Decreased performance when using DELETE with a subquery on Databricks Runtime 10.4 LTS

Auto optimize should be disabled when you have a DELETE with a subquery where one side is small enough to be broadcast.

Written by sergios.lalas

Last published at: April 21st, 2023

Problem

Auto optimize on Databricks (AWS | Azure | GCP) is an optional set of features that automatically compact small files during individual writes to a Delta table. Paying a small cost during writes offers significant benefits for tables that are queried actively.

Although auto optimize can be beneficial in many situations, you can see decreased performance on Databricks Runtime 10.4 LTS when you have a DELETE with a subquery where one side is small enough to be broadcast.
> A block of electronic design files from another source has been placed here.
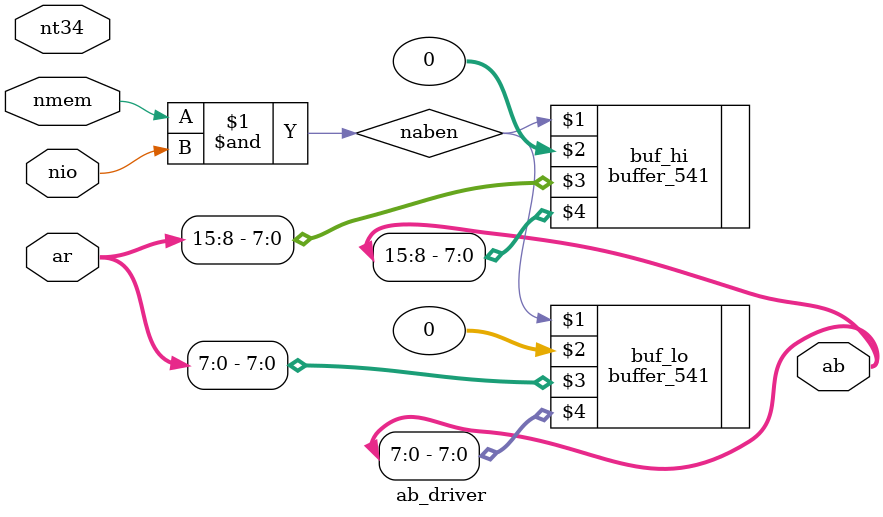
<source format=v>
`ifndef ar_v
`define ar_v

`include "flipflop.v"
`include "demux.v"
`include "comparator.v"
`include "buffer.v"

`timescale 1ns/1ps


// The Address Register. Please note: the console buffers are not
// modelled here.

module reg_ar (ibus, nwar, nreset, ar);
   input [15:0] ibus;
   input 	nwar;
   input 	nreset;
   
   output [15:0] ar;
   
   wire [15:0] 	 ibus, ar;
      
   flipflop_574 ir_lo (ibus[7:0],  ar[7:0],  nwar, 0);
   flipflop_574 ir_hi (ibus[15:8], ar[15:8], nwar, 0);
endmodule // reg_ir


// The SYSDEV# and IODEVn# decoder.

module sysdev_demux (ab, nio, nsysdev, niodev1, niodev2, niodev3);
   input [15:0] ab;
   input 	nio;

   output 	nsysdev;
   output 	niodev1, niodev2, niodev3;

   wire 	cmp;
   wire [7:0] 	y;
   
   comparator_688 syscomp ({ab[15:11], 3'b0}, 8'b00000000, nio, cmp);
   demux_138 sysdemux (1, cmp, 0, ab[10:8], y);

   assign nsysdev = y[0];
   assign niodev1 = y[1];
   assign niodev2 = y[2];
   assign niodev3 = y[3];

endmodule // sysdev_demux


// The Autoindex logic

module ail (ar, nend, naindex);
   input [15:0] ar;
   input 	nend;

   output 	naindex;

   wire [15:0] 	ar;
   wire 	nend;

   wire 	naindex;

   // The comparator matches AR values like 0000_0000_1XXX_XXXX. Note
   // that AR15 is matched using the '688's active low cascade input
   // to allow for 9-bit decoding.
   wire 	nai;
   comparator_688 ailcomp (ar[14:7], 8'b0000_0001, ar[15], nai);

   // The flip-flop registers the value of NAI for the remainded of
   // the instruction (until END# is asserted). We do this because
   // indirect access clobbers the AR mid-instruction and we need the
   // entire microprogram to run with AINDEX# asserted as soon as it's
   // detected (i.e. at the end of the fetch cycle).
   
   wire [3:0] 	q;
   flipflop_112h ailreg (0, 0, 0, nai, nend, , naindex);

endmodule // ail


// The Address Bus Drive Logic. Note: bus hold is not modelled.

module ab_driver (ar, nmem, nio, ab, nt34);
   input [15:0]  ar;
   input 	 nmem, nio, nt34;

   output [15:0] ab;

   wire [15:0] 	 ar, ab;
   wire 	 nmem, nio, naben, naben0, nt34;

   and #9 (naben, nmem, nio);
   //or #27 (naben, naben0, nt34);
   buffer_541 buf_lo (naben, 0, ar[7:0], ab[7:0]);
   buffer_541 buf_hi (naben, 0, ar[15:8], ab[15:8]);
endmodule // ab_driver
   
`endif //  `ifndef ar_v

// End of file

</source>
For instance the query may look like follows:

DELETE FROM <tableToDelete> 
WHERE Date = <'SampleDate'>
AND SampleID IN (
        SELECT MatchId FROM <OtherTable> WHERE MatchId = 'Value')

Cause

Optimized writes are enabled by default for DELETE with a subquery, on Databricks Runtime 10.4 LTS, on the assumption the data will be shuffled. In situations where one side is small enough to be broadcast, this does not happen and you may see a performance hit.

Solution

If you encounter this issue, and you do not want to upgrade to a newer Databricks Runtime, you should disable auto optimize in your Delta table by setting delta.autoOptimize.optimizeWrite = false in the table properties.

You should also set this value in your cluster's Spark config (AWS | Azure | GCP):

spark.databricks.delta.delete.forceOptimizedWrites = false
Delete

Info

Databricks Runtime 11.2 and above disables auto optimized writes for DELETE with subqueries by default.